Funny, she still hadn’t dreamed of Sandy, although he’d been dead for a month. But Bird had come several times in the last few days. Maybe Maya was right; she said he was still alive somewhere. But nobody had seen him for almost ten years, since the big epidemic when he went off with Cleis and Zorah and Tom and disappeared deep in the Stewards’ territory.

Most likely Bird was dead. Like the other men in my life, Madrone thought: my mythical father, Sandy, Rio. And a goodly number of the women.

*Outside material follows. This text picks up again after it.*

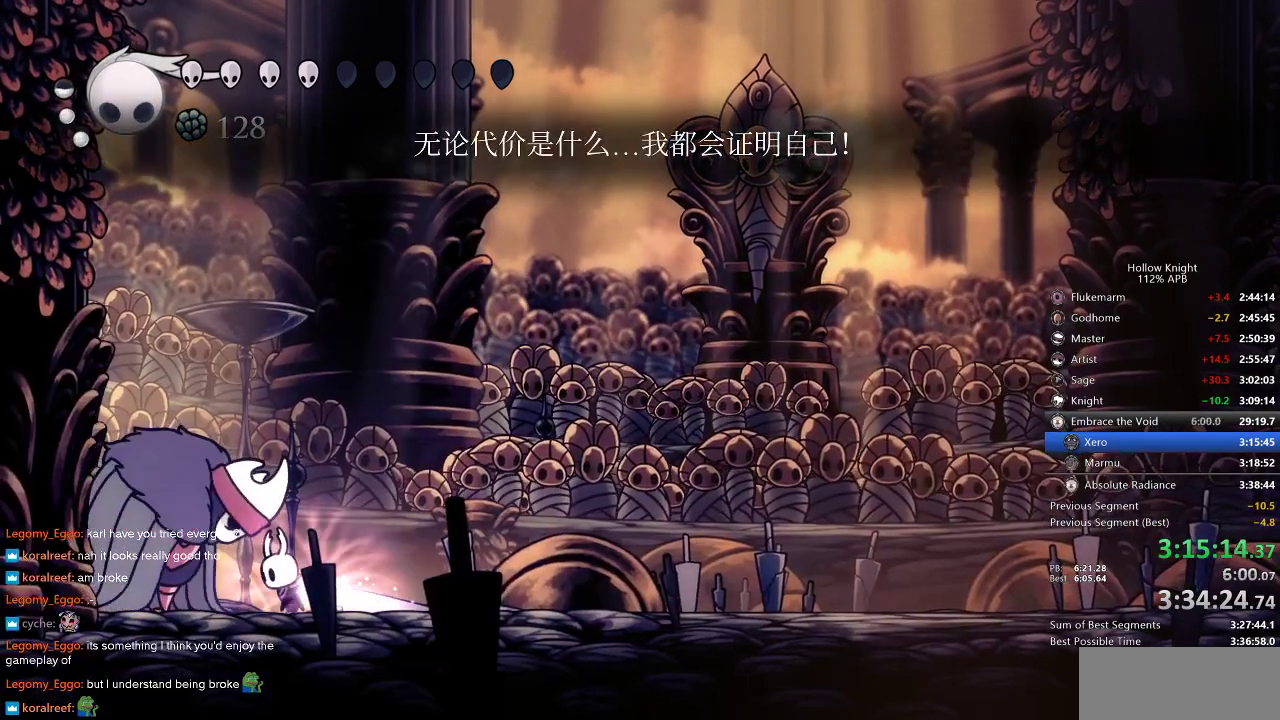
{"keys": ["dnail"], "events": []}
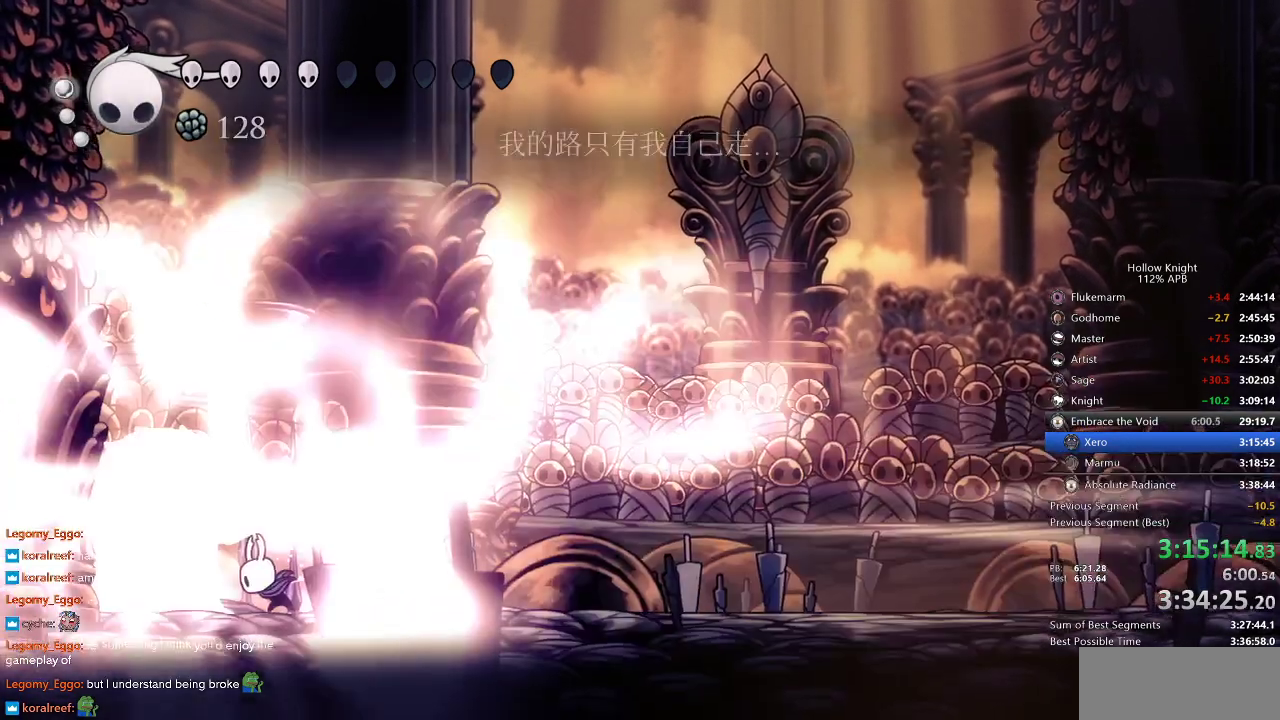
{"keys": [], "events": [[16, "dnail", "up"]]}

Stop it! she told herself firmly. Stop wallowing in self-pity. She sighed again and then let out a squawk as Lou hit a sensitive point. “Ow! What are you doing to me?”

“That hurt?” Lou asked.

“Go easy, would you? I didn’t ask to be tortured!”

“That’s a point connected with the immune system. It needs strengthening.”

“Is that any reason to torment the poor thing? You should call that point Lou’s Revenge.” His finger remained, strong and adamant, and in spite of her complaints Madrone felt some energy returning.

“All right, Madrone, answer this question correctly, and I’ll let up. What are you going to do next?”

“Since I’ve failed to heal the sick, maybe I should learn to raise the dead. Ow! You’re really hurting me! I’m not kidding!”

“What are you going to do next?”

“Rest! Sleep! I swear it! Ah, that’s nice.” She sighed as his fingers let up and he began massaging her shoulders. “Just as soon as I tell Rosa.”

“What about the ceremony?” Aviva asked. “Aren’t you representing the Healers’ Council?”

“Oh, Goddess, I forgot all about it. What time is it?”

“About one o’clock in the afternoon on the first of August or, if you prefer, Third Foggy Moon,” Lou said. “The Day of the Reaper. The day you
are supposed to represent us, your guildmates, in the great and glorious celebrations of the twentieth anniversary of the Uprising. If you get a move on, you still have time to make it up the hill. I don’t know if that’s good news or bad.”